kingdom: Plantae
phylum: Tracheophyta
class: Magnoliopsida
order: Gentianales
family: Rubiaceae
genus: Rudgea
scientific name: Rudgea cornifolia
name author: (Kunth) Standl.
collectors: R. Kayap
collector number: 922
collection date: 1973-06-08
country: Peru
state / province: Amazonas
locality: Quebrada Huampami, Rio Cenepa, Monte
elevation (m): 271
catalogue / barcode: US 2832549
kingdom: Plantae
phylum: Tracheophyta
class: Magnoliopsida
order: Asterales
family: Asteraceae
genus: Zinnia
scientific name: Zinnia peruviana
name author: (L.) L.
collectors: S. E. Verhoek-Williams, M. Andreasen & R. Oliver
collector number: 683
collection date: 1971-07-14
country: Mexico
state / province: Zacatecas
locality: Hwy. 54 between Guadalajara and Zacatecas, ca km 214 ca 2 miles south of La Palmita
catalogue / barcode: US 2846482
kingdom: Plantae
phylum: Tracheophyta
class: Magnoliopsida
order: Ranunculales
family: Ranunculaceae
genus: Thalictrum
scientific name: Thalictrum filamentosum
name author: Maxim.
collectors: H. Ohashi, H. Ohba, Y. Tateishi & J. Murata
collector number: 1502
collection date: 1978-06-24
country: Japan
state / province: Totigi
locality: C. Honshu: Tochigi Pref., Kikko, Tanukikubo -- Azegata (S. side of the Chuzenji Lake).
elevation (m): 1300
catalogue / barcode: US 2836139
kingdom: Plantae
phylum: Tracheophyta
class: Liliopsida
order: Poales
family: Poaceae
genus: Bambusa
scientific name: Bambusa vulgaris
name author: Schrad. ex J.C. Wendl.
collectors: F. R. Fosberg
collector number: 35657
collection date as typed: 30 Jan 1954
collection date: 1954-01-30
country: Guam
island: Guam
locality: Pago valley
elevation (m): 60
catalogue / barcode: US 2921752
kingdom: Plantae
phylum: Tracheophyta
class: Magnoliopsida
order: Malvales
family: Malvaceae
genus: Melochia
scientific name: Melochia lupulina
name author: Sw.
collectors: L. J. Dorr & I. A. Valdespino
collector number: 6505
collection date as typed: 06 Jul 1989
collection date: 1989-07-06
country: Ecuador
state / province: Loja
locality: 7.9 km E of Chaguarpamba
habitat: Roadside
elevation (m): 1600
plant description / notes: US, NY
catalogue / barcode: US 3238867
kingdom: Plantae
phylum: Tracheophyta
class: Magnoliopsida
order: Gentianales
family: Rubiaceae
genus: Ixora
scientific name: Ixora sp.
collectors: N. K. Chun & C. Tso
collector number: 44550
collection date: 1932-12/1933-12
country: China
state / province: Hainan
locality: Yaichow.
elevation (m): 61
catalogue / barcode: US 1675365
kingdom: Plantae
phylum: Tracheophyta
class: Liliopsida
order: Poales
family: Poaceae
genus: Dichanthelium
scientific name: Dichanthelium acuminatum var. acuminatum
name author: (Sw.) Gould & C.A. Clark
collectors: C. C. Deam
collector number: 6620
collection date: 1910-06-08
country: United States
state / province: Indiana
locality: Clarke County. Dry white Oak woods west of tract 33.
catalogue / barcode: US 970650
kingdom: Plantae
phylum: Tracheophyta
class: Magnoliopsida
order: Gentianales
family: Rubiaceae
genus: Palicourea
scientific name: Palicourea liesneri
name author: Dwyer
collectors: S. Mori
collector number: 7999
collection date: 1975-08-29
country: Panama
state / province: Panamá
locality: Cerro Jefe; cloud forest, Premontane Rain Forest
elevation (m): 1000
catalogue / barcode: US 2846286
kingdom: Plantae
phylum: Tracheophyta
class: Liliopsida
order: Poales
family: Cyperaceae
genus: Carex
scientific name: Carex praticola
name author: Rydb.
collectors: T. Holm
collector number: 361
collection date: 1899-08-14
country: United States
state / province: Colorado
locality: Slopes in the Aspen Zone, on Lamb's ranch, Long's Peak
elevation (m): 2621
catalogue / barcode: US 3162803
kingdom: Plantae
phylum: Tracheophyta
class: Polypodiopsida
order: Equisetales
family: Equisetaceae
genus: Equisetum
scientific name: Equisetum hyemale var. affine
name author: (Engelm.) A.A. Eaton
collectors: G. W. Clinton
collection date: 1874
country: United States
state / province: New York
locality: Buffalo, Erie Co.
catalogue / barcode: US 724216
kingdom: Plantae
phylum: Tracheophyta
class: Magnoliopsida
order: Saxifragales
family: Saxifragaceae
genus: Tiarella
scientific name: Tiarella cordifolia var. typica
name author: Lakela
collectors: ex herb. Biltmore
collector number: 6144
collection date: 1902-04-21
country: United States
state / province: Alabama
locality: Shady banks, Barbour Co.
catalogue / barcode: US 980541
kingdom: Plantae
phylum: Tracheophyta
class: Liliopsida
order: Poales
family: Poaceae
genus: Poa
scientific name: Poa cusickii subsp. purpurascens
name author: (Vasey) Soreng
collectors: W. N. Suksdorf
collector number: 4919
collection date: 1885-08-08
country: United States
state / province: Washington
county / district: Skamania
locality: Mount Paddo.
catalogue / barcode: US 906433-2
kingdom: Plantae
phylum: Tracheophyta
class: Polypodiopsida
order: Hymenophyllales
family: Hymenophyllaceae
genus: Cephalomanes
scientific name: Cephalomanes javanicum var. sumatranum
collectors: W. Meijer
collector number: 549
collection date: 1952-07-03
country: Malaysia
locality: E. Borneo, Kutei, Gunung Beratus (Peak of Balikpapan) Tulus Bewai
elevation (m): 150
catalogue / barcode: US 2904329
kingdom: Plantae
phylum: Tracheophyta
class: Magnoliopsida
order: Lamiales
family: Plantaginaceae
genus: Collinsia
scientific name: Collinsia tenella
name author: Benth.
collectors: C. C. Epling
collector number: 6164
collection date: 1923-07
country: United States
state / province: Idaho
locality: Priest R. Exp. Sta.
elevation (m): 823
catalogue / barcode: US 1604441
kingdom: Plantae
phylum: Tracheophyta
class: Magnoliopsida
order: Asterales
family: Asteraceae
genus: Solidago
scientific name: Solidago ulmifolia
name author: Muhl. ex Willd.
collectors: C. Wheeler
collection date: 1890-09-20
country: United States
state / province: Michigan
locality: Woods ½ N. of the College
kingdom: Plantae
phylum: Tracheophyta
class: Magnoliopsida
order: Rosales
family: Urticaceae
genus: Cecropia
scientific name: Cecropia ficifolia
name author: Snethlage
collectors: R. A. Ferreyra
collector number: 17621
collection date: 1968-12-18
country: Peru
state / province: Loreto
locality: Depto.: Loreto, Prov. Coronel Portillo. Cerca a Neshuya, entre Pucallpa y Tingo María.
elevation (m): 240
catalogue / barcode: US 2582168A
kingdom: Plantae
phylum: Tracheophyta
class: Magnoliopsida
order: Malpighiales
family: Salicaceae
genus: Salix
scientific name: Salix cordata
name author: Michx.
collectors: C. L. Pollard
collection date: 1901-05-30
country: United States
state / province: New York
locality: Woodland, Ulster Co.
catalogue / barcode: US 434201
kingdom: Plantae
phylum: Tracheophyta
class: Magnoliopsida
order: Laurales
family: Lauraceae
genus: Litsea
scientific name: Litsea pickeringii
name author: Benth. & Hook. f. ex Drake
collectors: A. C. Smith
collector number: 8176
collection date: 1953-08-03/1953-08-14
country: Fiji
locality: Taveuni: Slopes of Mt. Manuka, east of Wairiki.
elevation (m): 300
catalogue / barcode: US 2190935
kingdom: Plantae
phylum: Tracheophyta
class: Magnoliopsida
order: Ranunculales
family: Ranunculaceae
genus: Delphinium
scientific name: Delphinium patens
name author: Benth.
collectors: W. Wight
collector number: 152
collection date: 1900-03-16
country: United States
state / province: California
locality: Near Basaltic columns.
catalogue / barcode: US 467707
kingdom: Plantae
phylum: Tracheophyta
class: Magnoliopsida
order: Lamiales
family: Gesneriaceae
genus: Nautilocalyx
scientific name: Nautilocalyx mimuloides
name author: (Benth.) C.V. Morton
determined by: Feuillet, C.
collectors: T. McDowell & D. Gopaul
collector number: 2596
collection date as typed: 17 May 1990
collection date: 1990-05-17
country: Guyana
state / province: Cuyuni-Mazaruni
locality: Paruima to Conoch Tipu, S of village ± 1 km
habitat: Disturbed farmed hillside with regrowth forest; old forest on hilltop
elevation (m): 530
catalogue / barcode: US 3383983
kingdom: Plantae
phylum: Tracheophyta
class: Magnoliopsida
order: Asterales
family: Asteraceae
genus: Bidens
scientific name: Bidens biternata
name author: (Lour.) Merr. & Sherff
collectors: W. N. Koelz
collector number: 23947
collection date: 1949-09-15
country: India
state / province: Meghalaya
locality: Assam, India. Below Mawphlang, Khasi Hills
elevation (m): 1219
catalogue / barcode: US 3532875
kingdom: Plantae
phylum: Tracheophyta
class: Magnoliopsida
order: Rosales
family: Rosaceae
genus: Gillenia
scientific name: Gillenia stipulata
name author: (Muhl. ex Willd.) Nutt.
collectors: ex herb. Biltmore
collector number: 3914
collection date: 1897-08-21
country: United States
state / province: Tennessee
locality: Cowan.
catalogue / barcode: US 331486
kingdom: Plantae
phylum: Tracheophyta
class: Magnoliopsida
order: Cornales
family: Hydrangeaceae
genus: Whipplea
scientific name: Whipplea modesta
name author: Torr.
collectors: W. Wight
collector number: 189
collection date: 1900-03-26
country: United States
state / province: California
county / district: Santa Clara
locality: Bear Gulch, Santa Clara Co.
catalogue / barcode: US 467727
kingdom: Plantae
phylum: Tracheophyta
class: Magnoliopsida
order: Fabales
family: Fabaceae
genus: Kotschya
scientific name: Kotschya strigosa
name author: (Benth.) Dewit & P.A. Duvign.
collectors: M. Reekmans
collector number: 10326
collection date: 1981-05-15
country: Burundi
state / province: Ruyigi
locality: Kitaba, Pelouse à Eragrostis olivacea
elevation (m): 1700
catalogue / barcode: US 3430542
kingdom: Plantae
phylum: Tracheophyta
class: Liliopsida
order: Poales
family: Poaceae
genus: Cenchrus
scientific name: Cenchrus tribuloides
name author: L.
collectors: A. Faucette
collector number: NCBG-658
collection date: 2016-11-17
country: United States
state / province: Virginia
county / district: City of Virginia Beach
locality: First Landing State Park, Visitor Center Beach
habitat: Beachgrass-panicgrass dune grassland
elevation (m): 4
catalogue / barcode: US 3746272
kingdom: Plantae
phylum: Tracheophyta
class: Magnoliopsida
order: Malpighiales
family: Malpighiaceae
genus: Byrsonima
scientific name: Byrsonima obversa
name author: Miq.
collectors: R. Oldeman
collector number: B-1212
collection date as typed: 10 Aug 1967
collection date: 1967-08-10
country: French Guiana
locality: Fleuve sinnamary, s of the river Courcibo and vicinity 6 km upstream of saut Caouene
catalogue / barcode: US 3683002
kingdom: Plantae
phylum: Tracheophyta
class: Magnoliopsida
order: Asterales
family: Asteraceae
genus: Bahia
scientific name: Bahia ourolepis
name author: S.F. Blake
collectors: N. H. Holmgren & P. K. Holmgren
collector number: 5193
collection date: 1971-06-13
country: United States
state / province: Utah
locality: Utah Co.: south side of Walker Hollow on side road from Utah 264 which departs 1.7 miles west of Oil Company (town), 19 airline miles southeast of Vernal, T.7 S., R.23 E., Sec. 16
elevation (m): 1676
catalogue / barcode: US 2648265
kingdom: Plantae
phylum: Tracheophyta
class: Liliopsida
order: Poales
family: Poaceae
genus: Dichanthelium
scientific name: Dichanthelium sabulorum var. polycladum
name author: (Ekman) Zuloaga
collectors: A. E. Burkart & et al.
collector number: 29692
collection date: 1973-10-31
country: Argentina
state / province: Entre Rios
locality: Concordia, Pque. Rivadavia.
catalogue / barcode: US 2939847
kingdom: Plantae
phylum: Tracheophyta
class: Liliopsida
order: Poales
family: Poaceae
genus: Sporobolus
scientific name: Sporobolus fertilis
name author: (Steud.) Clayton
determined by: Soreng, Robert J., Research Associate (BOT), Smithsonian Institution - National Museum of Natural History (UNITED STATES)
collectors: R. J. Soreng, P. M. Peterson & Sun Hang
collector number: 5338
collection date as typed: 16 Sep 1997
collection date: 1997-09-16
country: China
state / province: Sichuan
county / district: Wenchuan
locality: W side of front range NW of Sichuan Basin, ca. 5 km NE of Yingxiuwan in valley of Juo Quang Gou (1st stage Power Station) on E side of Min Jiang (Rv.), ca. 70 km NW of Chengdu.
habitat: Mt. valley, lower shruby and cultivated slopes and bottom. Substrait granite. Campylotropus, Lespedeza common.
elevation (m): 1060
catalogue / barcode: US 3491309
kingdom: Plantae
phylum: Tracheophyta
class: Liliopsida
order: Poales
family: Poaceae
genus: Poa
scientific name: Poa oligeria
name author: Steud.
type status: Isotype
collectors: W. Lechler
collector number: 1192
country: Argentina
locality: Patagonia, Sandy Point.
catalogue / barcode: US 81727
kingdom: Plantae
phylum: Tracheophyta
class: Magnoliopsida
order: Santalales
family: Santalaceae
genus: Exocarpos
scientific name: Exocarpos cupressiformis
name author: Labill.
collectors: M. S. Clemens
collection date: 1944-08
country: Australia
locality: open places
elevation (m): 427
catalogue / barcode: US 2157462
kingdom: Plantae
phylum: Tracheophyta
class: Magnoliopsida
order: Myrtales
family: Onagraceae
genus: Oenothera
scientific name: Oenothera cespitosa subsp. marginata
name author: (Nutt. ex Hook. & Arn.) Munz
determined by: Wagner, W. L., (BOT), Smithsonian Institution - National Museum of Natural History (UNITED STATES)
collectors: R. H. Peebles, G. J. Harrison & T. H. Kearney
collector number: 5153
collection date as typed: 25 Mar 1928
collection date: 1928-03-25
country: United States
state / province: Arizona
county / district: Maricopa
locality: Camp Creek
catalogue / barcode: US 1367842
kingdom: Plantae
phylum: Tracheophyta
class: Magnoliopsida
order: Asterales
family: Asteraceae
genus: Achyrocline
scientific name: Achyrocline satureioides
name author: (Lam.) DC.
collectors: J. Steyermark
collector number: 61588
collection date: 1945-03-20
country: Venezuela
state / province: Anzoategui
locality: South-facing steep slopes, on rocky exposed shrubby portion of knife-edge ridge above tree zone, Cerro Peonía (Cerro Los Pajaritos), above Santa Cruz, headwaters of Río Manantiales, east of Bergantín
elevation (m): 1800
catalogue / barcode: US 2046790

:::::

Repeat everything from the line containing "name author: (Vasey) Soreng" down to the line containing "genus: Cecropia", including both of those lines.

name author: (Vasey) Soreng
collectors: W. N. Suksdorf
collector number: 4919
collection date: 1885-08-08
country: United States
state / province: Washington
county / district: Skamania
locality: Mount Paddo.
catalogue / barcode: US 906433-2
kingdom: Plantae
phylum: Tracheophyta
class: Polypodiopsida
order: Hymenophyllales
family: Hymenophyllaceae
genus: Cephalomanes
scientific name: Cephalomanes javanicum var. sumatranum
collectors: W. Meijer
collector number: 549
collection date: 1952-07-03
country: Malaysia
locality: E. Borneo, Kutei, Gunung Beratus (Peak of Balikpapan) Tulus Bewai
elevation (m): 150
catalogue / barcode: US 2904329
kingdom: Plantae
phylum: Tracheophyta
class: Magnoliopsida
order: Lamiales
family: Plantaginaceae
genus: Collinsia
scientific name: Collinsia tenella
name author: Benth.
collectors: C. C. Epling
collector number: 6164
collection date: 1923-07
country: United States
state / province: Idaho
locality: Priest R. Exp. Sta.
elevation (m): 823
catalogue / barcode: US 1604441
kingdom: Plantae
phylum: Tracheophyta
class: Magnoliopsida
order: Asterales
family: Asteraceae
genus: Solidago
scientific name: Solidago ulmifolia
name author: Muhl. ex Willd.
collectors: C. Wheeler
collection date: 1890-09-20
country: United States
state / province: Michigan
locality: Woods ½ N. of the College
kingdom: Plantae
phylum: Tracheophyta
class: Magnoliopsida
order: Rosales
family: Urticaceae
genus: Cecropia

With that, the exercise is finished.